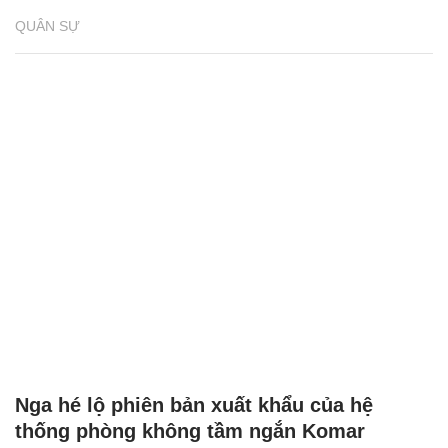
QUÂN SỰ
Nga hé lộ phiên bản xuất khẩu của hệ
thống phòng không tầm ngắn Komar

---

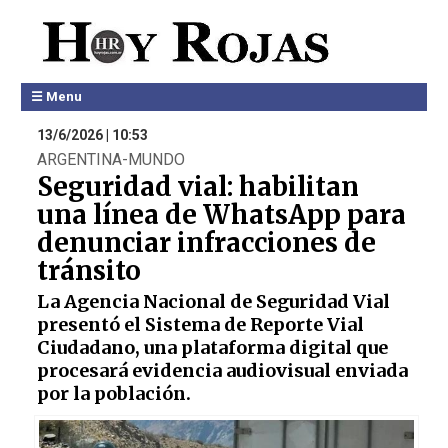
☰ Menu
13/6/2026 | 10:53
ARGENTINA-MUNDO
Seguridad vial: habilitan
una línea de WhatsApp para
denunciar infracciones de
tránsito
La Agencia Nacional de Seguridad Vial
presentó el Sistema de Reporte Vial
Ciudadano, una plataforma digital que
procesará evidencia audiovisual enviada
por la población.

About this task: Taking the records above, retype every line from the one with "procesará evidencia audiovisual enviada" down to the one with "por la población.", exactly and with nothing else.

Expected answer:
procesará evidencia audiovisual enviada
por la población.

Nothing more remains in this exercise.